EXERCISE DIRECTIONS: List every color effect that the Masterselects effects page says runs inline inside the composite shader.
═══ PAGE TEXT
Skip to main content
All effects in Masterselects run entirely on the GPU via individual WGSL shaders. Each effect is a self-contained module — its own shader file and TypeScript definition — processed through a ping-pong render pipeline that chains effects in order without redundant texture reads.

Effect categories

CategoryCountDescription
Color9Tone, exposure, and color grading
Blur5Spatial and directional blur
Distort7Geometric and warp effects
Stylize8Film looks and creative treatments
Keying1Chroma key compositing
GenerateReserved
TimeReserved
TransitionReserved

Adding an effect

1

Select a clip

Click the clip on the timeline to select it.
2

Open the Properties panel

Open the Properties panel and navigate to the Effects tab.
3

Add an effect

Click Add Effect and choose a category and effect from the dropdown.
4

Adjust parameters

Drag any numeric value to adjust it. Hold Shift while dragging for 10× finer control, or Ctrl for 100× finer control. Right-click any value to reset it to its default.

Effect order

Effects are applied top-to-bottom. Drag the ≡ handle on any effect row to reorder. The order directly affects the rendered output — a blur applied before a color grade produces different results than one applied after.
Multi-sample effects (Gaussian Blur, Motion Blur, Radial Blur, Glow) expose a collapsible Quality section with direct control over sample counts. Higher values increase quality at the cost of GPU time. The app automatically resets quality parameters to defaults if frame time exceeds 100 ms for five consecutive frames.

Effect bypass

Click the checkmark icon to the left of any effect name to toggle it on or off without removing it. Bypassed effects render as semi-transparent in the panel, making A/B comparisons fast.

Effect categories

Color effects adjust tone, exposure, and hue. Four of them — Brightness, Contrast, Saturation, and Invert — are inline effects: they run directly inside the composite shader with no extra render passes, giving them zero GPU overhead.
EffectKey parameters
Brightnessamount (–1 to 1)
Contrastamount (0 to 3)
Saturationamount (0 to 3)
Vibranceamount (–1 to 1)
Hue Shiftshift (0 to 1)
Temperaturetemperature (–1 to 1), tint (–1 to 1)
Exposureexposure (–3 to 3 EV), offset, gamma
LevelsinputBlack, inputWhite, gamma, outputBlack, outputWhite
Invert
All blur effects use multi-sample GPU kernels. Sample count is exposed in the Quality section.
EffectKey parameters
Gaussian Blurradius (0–50), samples (1–64)
Box Blurradius (0–20)
Motion Bluramount, angle, samples (4–128)
Radial Bluramount, center XY, samples (4–256)
══════
═══ DATA SHOWN
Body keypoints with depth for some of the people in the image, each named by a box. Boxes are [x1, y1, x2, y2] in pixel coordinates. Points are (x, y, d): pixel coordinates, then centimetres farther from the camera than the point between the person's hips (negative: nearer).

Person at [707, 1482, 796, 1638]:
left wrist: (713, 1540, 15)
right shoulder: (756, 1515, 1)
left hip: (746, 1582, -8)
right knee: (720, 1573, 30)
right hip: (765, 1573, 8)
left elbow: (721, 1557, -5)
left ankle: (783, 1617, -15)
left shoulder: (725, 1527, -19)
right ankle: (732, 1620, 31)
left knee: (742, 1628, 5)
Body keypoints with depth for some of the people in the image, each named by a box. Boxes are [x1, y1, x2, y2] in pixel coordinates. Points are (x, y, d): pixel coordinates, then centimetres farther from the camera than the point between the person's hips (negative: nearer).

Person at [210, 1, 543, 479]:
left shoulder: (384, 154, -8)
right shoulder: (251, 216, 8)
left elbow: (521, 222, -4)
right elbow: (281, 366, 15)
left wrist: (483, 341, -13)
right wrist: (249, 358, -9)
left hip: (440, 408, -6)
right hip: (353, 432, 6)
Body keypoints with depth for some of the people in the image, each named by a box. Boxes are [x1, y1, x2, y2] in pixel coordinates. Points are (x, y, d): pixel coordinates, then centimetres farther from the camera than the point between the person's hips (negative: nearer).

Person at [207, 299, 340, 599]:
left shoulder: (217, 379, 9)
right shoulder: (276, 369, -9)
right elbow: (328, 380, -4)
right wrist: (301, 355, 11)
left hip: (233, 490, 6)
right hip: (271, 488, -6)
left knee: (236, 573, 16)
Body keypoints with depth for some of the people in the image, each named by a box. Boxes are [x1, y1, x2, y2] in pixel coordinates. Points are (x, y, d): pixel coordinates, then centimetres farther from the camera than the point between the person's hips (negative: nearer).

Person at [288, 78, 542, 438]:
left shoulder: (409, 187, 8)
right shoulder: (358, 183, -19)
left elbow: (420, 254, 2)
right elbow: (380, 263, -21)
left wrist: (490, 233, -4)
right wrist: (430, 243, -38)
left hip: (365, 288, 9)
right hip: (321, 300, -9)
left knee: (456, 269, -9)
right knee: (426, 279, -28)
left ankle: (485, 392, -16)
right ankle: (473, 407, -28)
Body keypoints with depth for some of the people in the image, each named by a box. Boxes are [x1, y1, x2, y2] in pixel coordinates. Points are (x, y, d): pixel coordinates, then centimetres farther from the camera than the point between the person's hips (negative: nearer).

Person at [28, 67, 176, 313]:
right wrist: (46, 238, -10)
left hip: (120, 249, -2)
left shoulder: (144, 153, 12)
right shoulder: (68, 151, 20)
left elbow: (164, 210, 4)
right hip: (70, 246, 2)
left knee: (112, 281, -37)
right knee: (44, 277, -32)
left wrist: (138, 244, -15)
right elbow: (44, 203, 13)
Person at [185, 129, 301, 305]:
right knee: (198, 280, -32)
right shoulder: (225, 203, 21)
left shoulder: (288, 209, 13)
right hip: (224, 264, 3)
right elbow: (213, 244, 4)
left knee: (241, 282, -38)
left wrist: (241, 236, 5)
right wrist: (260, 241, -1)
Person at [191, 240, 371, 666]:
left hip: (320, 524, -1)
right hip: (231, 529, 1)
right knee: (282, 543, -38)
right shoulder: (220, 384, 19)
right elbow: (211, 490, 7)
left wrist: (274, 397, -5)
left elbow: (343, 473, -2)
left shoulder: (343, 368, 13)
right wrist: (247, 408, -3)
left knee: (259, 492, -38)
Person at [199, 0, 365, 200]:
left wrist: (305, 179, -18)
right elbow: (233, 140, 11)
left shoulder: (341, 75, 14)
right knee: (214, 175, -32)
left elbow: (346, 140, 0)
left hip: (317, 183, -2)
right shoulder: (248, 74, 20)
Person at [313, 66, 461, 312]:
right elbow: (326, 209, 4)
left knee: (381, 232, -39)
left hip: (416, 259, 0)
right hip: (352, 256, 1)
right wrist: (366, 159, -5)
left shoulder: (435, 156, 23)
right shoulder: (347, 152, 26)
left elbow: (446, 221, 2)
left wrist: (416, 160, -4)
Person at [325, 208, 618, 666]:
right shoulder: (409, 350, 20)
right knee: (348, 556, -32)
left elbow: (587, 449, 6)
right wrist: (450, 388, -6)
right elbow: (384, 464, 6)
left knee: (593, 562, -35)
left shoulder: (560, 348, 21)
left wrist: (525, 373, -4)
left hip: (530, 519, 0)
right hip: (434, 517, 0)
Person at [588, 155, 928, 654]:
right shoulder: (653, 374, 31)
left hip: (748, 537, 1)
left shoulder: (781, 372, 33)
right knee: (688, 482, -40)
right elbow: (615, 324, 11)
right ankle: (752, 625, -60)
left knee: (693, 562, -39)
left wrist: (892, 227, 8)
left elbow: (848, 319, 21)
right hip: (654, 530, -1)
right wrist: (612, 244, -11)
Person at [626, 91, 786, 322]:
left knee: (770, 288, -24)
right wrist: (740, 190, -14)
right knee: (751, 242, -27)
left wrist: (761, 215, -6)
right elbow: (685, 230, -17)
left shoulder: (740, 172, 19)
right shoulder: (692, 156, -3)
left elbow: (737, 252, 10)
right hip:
══════
TASK RESPONSE: Brightness, Contrast, Saturation, Invert